**TASK DIRECTIONS:**
The lines below that include "multiple" are to be found and copied.

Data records
☆ ☆ ☆

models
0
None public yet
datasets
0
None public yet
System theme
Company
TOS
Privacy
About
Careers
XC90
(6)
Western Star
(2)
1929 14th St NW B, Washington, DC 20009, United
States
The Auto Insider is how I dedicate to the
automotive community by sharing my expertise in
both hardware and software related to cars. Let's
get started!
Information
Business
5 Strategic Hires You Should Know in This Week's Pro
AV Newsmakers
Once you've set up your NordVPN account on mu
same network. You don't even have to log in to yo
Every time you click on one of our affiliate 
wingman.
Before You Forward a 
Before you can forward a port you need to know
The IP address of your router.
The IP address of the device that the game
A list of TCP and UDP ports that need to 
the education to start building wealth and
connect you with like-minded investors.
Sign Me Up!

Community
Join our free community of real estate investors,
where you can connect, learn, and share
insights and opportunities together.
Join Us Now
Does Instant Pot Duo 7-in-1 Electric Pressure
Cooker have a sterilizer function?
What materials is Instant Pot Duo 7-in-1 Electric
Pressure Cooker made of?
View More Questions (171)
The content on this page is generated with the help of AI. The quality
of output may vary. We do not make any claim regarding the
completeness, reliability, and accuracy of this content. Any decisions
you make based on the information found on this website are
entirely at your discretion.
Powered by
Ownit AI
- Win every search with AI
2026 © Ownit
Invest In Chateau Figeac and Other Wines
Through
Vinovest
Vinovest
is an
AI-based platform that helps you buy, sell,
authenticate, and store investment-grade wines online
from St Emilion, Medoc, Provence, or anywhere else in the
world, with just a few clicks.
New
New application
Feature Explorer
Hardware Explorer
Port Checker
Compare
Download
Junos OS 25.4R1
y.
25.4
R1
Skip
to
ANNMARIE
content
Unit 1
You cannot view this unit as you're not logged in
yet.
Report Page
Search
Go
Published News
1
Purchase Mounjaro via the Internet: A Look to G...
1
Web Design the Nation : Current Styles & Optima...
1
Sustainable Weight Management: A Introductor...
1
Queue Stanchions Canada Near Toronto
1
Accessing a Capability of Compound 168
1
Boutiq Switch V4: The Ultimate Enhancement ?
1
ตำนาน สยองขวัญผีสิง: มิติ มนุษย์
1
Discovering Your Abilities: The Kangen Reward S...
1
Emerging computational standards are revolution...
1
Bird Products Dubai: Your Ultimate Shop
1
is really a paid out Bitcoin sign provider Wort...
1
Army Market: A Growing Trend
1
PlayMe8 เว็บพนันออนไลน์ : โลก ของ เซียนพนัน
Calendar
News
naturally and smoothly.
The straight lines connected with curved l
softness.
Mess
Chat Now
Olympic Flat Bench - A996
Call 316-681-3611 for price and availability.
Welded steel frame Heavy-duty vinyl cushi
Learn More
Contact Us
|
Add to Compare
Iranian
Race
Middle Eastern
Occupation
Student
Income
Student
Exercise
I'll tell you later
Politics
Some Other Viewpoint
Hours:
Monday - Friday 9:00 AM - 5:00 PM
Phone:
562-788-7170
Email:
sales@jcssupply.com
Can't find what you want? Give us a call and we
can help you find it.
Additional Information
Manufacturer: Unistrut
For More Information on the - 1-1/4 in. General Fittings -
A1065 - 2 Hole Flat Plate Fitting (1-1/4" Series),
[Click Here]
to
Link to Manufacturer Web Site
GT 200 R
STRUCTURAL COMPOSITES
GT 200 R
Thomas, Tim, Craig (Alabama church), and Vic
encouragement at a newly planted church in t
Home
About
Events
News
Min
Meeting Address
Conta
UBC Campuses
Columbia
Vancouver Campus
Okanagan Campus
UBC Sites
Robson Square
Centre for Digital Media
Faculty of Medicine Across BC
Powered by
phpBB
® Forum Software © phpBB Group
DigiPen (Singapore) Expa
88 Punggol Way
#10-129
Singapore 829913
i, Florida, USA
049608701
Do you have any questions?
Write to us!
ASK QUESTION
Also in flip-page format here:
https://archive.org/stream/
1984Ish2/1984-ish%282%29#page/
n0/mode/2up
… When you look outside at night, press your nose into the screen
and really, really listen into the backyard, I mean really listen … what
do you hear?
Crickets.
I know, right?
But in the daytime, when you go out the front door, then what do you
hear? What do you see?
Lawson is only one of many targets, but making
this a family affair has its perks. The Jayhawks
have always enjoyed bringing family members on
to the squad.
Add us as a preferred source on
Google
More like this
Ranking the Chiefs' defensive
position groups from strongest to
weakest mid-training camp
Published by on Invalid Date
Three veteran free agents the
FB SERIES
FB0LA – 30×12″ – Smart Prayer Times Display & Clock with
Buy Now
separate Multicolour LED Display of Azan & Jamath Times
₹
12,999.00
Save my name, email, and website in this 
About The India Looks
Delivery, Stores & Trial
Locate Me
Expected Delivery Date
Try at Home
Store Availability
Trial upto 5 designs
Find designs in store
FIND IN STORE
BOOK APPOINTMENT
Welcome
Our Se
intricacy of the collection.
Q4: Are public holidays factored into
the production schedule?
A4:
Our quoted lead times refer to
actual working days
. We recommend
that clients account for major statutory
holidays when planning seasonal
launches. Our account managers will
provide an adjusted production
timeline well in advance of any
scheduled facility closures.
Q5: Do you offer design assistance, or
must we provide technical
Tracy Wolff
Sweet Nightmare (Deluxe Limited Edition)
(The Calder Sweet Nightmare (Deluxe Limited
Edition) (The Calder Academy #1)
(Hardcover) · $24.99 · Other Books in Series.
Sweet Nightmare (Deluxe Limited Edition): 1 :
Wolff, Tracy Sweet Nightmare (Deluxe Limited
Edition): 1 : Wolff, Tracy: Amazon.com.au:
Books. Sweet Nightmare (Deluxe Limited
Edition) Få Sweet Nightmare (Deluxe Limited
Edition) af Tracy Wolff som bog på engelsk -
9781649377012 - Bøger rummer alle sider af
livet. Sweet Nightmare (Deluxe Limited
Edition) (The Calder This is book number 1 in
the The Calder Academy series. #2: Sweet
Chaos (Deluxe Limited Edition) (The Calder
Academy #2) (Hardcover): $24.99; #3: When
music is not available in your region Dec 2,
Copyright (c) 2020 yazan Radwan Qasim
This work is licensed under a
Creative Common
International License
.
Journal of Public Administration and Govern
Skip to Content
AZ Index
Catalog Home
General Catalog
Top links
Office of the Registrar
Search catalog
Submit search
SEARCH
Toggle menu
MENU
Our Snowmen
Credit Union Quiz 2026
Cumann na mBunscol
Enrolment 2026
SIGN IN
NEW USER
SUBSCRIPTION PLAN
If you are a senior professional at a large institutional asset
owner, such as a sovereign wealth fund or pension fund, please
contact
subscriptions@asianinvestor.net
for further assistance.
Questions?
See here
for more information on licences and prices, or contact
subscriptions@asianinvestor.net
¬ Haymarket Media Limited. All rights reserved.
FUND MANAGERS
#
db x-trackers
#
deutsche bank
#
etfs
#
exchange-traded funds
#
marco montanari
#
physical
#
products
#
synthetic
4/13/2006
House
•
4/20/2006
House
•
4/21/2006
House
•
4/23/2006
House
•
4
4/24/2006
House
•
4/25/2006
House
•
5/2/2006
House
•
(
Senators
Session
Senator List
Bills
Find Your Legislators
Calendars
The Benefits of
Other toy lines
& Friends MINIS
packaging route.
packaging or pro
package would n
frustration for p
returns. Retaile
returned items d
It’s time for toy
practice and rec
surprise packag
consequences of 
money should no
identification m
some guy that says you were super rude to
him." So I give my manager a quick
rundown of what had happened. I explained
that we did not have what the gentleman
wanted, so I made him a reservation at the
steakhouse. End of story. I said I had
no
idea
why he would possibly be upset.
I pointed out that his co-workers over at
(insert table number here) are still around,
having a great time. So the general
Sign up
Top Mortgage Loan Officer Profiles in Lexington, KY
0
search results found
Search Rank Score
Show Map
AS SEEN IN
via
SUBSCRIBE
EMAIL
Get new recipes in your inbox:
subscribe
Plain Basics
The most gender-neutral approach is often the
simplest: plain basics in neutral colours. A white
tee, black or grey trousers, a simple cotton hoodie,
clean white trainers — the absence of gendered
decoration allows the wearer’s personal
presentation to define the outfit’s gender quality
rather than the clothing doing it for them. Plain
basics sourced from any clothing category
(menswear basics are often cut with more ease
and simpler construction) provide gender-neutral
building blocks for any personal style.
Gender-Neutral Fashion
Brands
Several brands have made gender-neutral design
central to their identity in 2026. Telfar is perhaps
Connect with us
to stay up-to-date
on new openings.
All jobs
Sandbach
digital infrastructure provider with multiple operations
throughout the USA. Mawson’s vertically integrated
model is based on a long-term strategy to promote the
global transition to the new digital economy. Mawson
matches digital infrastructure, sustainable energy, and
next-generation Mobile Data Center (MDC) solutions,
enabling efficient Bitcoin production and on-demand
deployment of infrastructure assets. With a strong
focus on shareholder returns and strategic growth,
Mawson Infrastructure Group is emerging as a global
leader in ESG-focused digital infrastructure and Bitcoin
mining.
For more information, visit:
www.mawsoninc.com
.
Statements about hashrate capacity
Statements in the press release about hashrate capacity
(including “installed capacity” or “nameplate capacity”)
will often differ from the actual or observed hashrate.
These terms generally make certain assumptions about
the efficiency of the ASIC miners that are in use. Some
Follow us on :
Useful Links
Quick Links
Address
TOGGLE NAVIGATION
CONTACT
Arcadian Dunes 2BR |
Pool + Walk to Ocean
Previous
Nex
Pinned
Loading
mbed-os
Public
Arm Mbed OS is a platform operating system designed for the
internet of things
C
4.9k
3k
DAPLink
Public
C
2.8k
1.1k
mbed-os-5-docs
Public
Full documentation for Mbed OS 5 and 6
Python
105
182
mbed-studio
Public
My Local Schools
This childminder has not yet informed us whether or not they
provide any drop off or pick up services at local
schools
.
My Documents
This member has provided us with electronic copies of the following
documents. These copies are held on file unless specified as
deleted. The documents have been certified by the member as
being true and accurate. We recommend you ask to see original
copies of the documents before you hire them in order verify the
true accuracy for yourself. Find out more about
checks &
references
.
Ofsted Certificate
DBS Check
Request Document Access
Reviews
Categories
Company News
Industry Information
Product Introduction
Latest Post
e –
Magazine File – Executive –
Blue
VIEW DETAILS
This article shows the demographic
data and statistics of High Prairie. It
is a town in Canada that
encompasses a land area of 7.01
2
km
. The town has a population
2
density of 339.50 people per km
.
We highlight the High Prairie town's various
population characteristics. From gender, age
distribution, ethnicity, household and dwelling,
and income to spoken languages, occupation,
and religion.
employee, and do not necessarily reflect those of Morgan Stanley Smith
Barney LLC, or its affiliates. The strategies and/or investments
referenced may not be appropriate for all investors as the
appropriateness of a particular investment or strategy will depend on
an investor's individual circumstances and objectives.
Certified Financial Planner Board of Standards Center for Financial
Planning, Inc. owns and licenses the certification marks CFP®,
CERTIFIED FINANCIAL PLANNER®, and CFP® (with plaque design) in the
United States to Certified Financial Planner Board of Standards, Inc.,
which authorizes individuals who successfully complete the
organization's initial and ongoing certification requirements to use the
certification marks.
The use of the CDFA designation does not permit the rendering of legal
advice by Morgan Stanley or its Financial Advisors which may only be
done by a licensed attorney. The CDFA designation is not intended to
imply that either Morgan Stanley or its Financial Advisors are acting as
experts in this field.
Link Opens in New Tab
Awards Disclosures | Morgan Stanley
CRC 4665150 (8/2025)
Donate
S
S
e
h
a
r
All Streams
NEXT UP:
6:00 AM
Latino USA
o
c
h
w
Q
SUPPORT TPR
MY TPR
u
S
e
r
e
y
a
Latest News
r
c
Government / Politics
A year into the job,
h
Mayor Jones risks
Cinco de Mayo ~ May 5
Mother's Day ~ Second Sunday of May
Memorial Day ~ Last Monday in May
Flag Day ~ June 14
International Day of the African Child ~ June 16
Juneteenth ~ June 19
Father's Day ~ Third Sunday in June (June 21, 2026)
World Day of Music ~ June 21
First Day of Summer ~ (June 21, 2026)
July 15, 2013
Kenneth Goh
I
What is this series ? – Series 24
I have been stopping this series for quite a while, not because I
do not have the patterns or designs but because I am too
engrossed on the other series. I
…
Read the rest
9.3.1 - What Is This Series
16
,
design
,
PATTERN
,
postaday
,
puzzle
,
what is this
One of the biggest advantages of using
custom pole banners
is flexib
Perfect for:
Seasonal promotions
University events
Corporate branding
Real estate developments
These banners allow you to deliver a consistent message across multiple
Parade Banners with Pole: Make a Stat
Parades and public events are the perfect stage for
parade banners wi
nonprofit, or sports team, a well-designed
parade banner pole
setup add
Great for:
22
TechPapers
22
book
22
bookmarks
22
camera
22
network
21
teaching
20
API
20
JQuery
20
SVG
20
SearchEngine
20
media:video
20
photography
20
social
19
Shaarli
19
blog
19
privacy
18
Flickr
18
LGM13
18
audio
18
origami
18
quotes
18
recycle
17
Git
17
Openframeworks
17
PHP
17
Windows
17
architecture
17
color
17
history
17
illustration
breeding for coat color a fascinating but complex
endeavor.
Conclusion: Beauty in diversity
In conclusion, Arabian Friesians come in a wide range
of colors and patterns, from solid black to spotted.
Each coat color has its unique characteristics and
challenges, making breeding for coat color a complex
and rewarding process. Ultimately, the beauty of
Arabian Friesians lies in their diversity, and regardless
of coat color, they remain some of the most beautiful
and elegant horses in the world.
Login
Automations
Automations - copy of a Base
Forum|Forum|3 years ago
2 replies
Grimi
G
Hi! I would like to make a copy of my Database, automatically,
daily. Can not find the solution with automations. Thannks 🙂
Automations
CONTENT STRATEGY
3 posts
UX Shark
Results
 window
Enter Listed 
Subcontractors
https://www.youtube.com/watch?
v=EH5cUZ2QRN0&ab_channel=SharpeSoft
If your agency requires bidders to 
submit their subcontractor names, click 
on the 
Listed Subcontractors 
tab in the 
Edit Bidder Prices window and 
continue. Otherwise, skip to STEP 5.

☆ ☆ ☆

**TASK RESPONSE:**
digital infrastructure provider with multiple operations
These banners allow you to deliver a consistent message across multiple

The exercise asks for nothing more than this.